Histoire du Système d'échange local (lundi, 04 mai 2009)

Historique des SEL
publié le mercredi 11 février 2004 sur le  site internet de selidaire www.selidaire.org

Dans les années 80, Michael LINTON, écossais vivant dans une région touchée par la crise (l’île de Vancouver à l’extrême ouest du Canada), frappé de voir autant de gens doués de savoir-faire, réduits à l’inactivité du fait d’un manque d’argent, se mit en tête de rationaliser un autre moyen d’échange utilisé localement : le troc. Il inventa le L.E.T.S. : LOCAL EXCHANGE TRADING SYSTEM.
Au Canada, en Australie, puis en Grande Bretagne, aux Pays Bas .. l’idée s’est propagée ; ces réseaux regroupent en Grande Bretagne plus de 20 000 personnes au sein de quelques 300 groupes ; les premiers L.E.T.S. ont pris naissance dans des quartiers pauvres de villes parsemées de friches industrielles mais les L.E.T.S. aujourd’hui gagnent les campagnes. En ces temps de chômage structurels, d’exclusion, de mise à la retraite anticipée, de contrats au rabais et de travail à mi-temps, on comprend que les L.E.T.S. connaissent une expansion rapide (voir la rubrique "liens" - Sel de France et Sel du Monde").

» Consigne
Répondez aux questions suivantes à l'aide du texte sur l'histoire des SEL.
1. Dans quelle région vivait Michael Linton lorsqu'il inventa le L.E.T.S. ?
2. Combien de personnes ces réseaux regroupent-ils en Grande-Bretagne ?
3. Où les premiers L.E.T.S. ont-ils pris naissance ?

» Matériel
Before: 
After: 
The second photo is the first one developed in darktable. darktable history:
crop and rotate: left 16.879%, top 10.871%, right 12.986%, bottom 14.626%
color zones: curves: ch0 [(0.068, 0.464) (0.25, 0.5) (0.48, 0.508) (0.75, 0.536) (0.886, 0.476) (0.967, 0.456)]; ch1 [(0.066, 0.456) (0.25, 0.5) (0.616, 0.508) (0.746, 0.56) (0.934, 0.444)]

--

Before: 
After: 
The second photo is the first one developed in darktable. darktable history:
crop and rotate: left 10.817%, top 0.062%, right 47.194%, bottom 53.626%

* * *

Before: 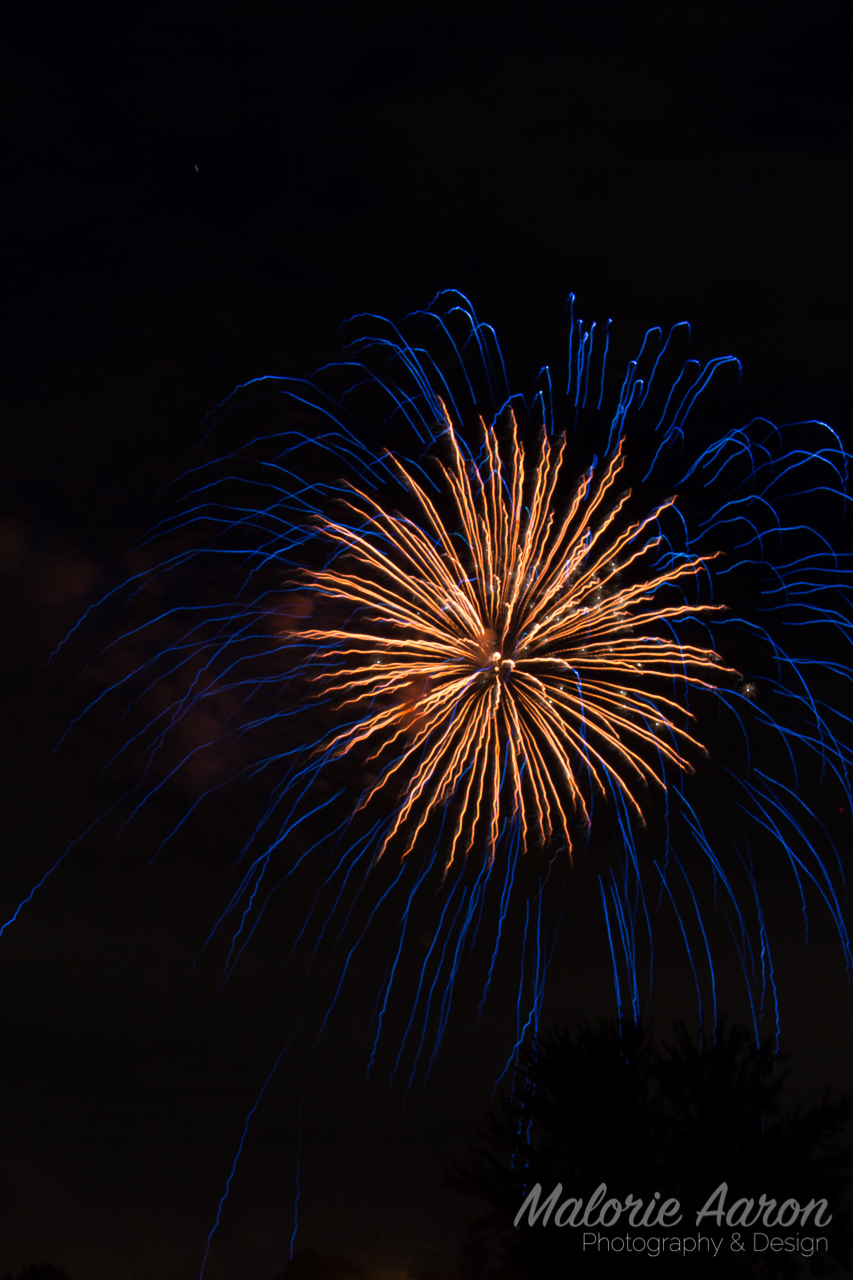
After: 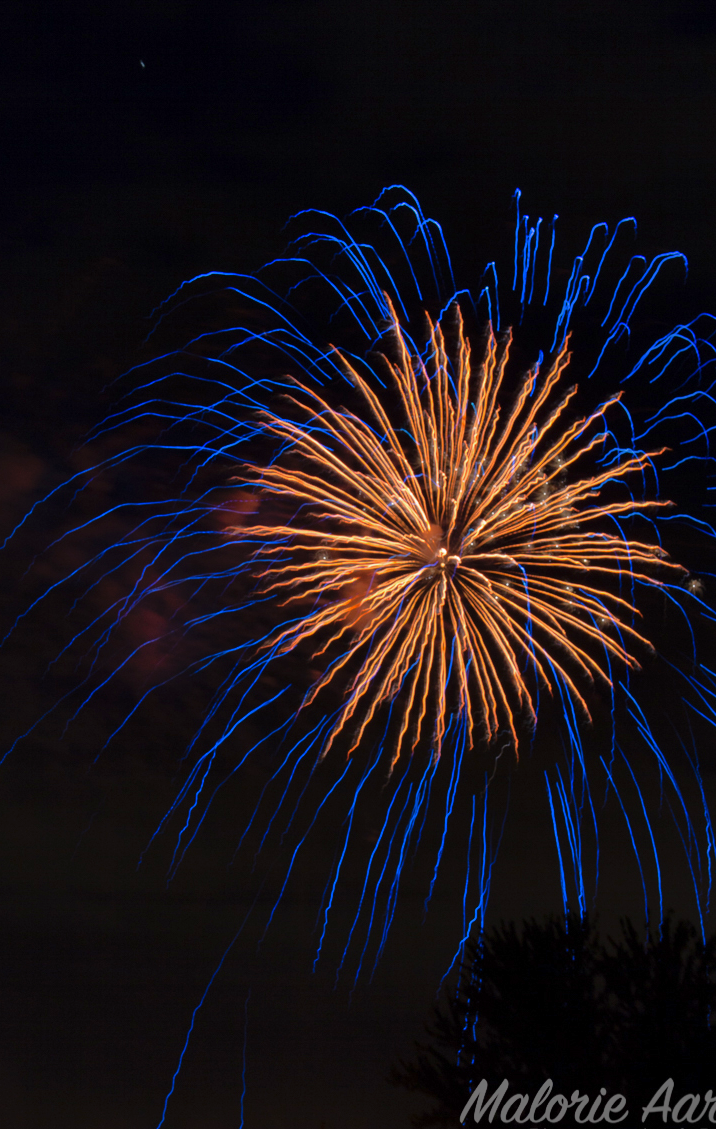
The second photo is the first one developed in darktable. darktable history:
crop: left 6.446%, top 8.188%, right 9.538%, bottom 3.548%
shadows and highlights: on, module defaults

» Réponse
1. Sur l'île de Vancouver, à l'extrême ouest du Canada.
2. Plus de 20 000 personnes, au sein d'environ 300 groupes.
3. Dans des quartiers pauvres de villes parsemées de friches industrielles.